12. The computer-implemented method of claim 8, wherein:

the set of shareable resources includes a set of routers for routing data for the complex computation through the network.

13. The computer-implemented method of claim 8, wherein:

the set of shareable resources is a set of memories.

14. The computer-implemented method of claim 8, wherein:

the set of processing cores are in a tiling pattern with the set of shareable resources;

the tiling pattern places each processing core adjacent to a number of shareable resources from the set of shareable resources; and

the set of configuration instructions enable each processing core to be grouped into a number of different clusters using a set of configurable interfaces.

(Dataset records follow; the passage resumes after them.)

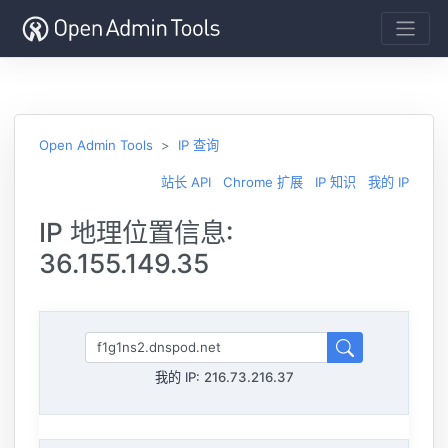
Open Admin Tools
IP 查询
站长 API
Chrome 扩展
IP 知识
我的 IP
IP 地理位置信息:
36.155.149.35
我的 IP:
216.73.216.37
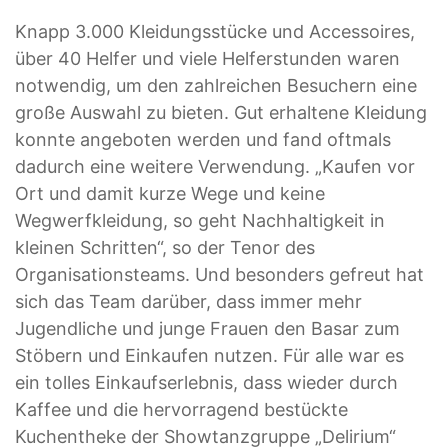
Knapp 3.000 Kleidungsstücke und Accessoires,
über 40 Helfer und viele Helferstunden waren
notwendig, um den zahlreichen Besuchern eine
große Auswahl zu bieten. Gut erhaltene Kleidung
konnte angeboten werden und fand oftmals
dadurch eine weitere Verwendung. „Kaufen vor
Ort und damit kurze Wege und keine
Wegwerfkleidung, so geht Nachhaltigkeit in
kleinen Schritten“, so der Tenor des
Organisationsteams. Und besonders gefreut hat
sich das Team darüber, dass immer mehr
Jugendliche und junge Frauen den Basar zum
Stöbern und Einkaufen nutzen. Für alle war es
ein tolles Einkaufserlebnis, dass wieder durch
Kaffee und die hervorragend bestückte
Kuchentheke der Showtanzgruppe „Delirium“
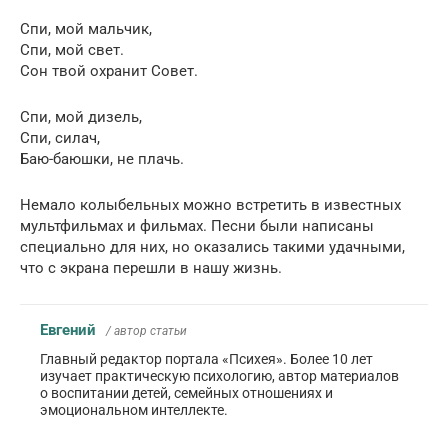
Спи, мой мальчик,
Спи, мой свет.
Сон твой охранит Совет.
Спи, мой дизель,
Спи, силач,
Баю-баюшки, не плачь.
Немало колыбельных можно встретить в известных
мультфильмах и фильмах. Песни были написаны
специально для них, но оказались такими удачными,
что с экрана перешли в нашу жизнь.
Евгений
/ автор статьи
Главный редактор портала «Психея». Более 10 лет
изучает практическую психологию, автор материалов
о воспитании детей, семейных отношениях и
эмоциональном интеллекте.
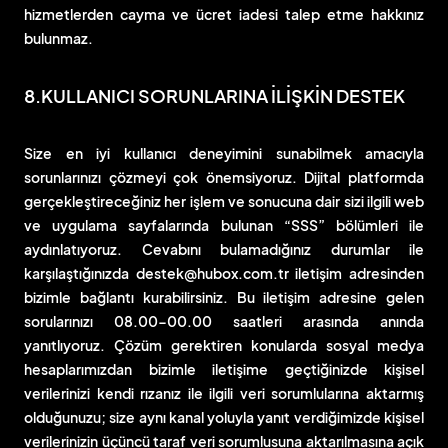
hizmetlerden cayma ve ücret iadesi talep etme hakkınız
bulunmaz.
8.KULLANICI SORUNLARINA İLİŞKİN DESTEK
Size en iyi kullanıcı deneyimini sunabilmek amacıyla
sorunlarınızı çözmeyi çok önemsiyoruz. Dijital platformda
gerçekleştireceğiniz her işlem ve sonucuna dair sizi ilgili web
ve uygulama sayfalarında bulunan “SSS” bölümleri ile
aydınlatıyoruz. Cevabını bulamadığınız durumlar ile
karşılaştığınızda
destek@hubox.com.tr
iletişim adresinden
bizimle bağlantı kurabilirsiniz. Bu iletişim adresine gelen
sorularınızı 08.00-00.00 saatleri arasında anında
yanıtlıyoruz. Çözüm gerektiren konularda sosyal medya
hesaplarımızdan bizimle iletişime geçtiğinizde kişisel
verilerinizi kendi rızanız ile ilgili veri sorumlularına aktarmış
olduğunuzu; size aynı kanal yoluyla yanıt verdiğimizde kişisel
verilerinizin üçüncü taraf veri sorumlusuna aktarılmasına açık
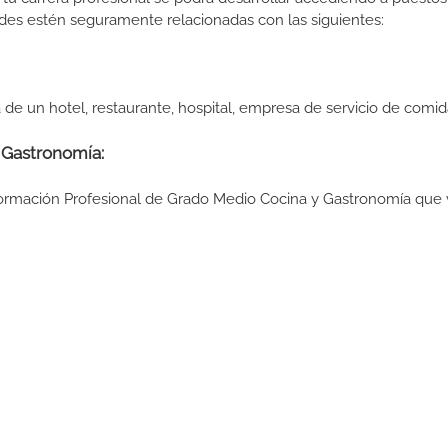
des estén seguramente relacionadas con las siguientes:
n hotel, restaurante, hospital, empresa de servicio de comida
 Gastronomía:
 Formación Profesional de Grado Medio Cocina y Gastronomía que 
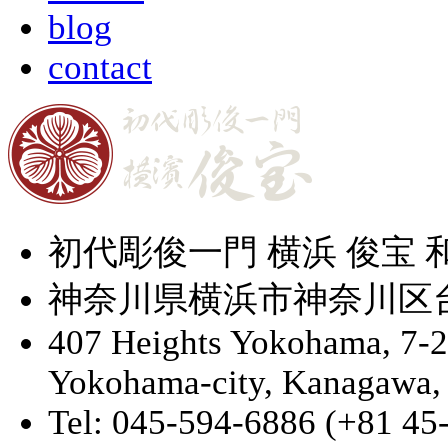
blog
contact
初代彫俊一門 横浜 俊宝
神奈川県横浜市神奈川区台町
407 Heights Yokohama, 7-
Yokohama-city, Kanagawa,
Tel: 045-594-6886 (+81 45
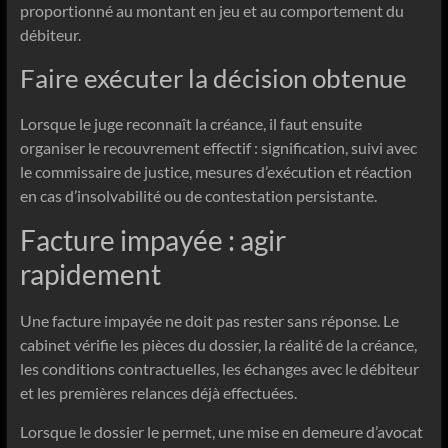
proportionné au montant en jeu et au comportement du
débiteur.
Faire exécuter la décision obtenue
Lorsque le juge reconnaît la créance, il faut ensuite
organiser le recouvrement effectif : signification, suivi avec
le commissaire de justice, mesures d’exécution et réaction
en cas d’insolvabilité ou de contestation persistante.
Facture impayée : agir
rapidement
Une facture impayée ne doit pas rester sans réponse. Le
cabinet vérifie les pièces du dossier, la réalité de la créance,
les conditions contractuelles, les échanges avec le débiteur
et les premières relances déjà effectuées.
Lorsque le dossier le permet, une mise en demeure d’avocat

15. A system for executing a neural network comprising:

a set of processing cores, wherein the set of processing cores are divided into a set of clusters; and

a set of shared memory resources storing neural network data of the neural network, wherein the shared memory resources in the set of shared memory resources are uniquely associated with the clusters in the set of clusters;

wherein the processing cores in the clusters of processing cores are assigned a set of execution instructions for executing a neural network;

wherein the clusters in the set of clusters are dynamically formed based on the processing cores in the clusters of processing cores requiring access to a common subset of the neural network data; and

wherein a first processing core in a cluster of processing cores generates activation data for consumption by a second processing core in the cluster of processing cores.

16. The system of claim 15, wherein:

the first processing core and the second processing core are grouped together in the cluster of processing cores based on a determination that the first processing core will generate a threshold level of the activation data for consumption by the second processing core during the execution of the neural network.

17. The system of claim 15, wherein:

a source code command places the first processing core and the second processing core in the cluster of processing cores; and

at least one configuration instruction assigns the first processing core and the second processing core to the cluster of processing cores.

18. The system of claim 15, wherein:

the first processing core and the second processing core are grouped together in the cluster of processing cores based on the first processing core generating a threshold level of the activation data for consumption by the second processing core during the execution of the neural network; and

the cluster of processing cores has fewer than a default number of processing cores per cluster.

19. The system of claim 15, further comprising:

a set of routers for routing data for the neural network;

wherein the set of routers are uniquely associated with the clusters in the set of clusters.

20. The system of claim 15, further comprising:

a tiling pattern for the set of processing cores and the set of shared memory resources, wherein the tiling pattern places each processing core adjacent to a number of shared memory resources from the set of shared memory resources; and

a set of configurable interfaces that enables each processing core to be grouped into a number of different clusters.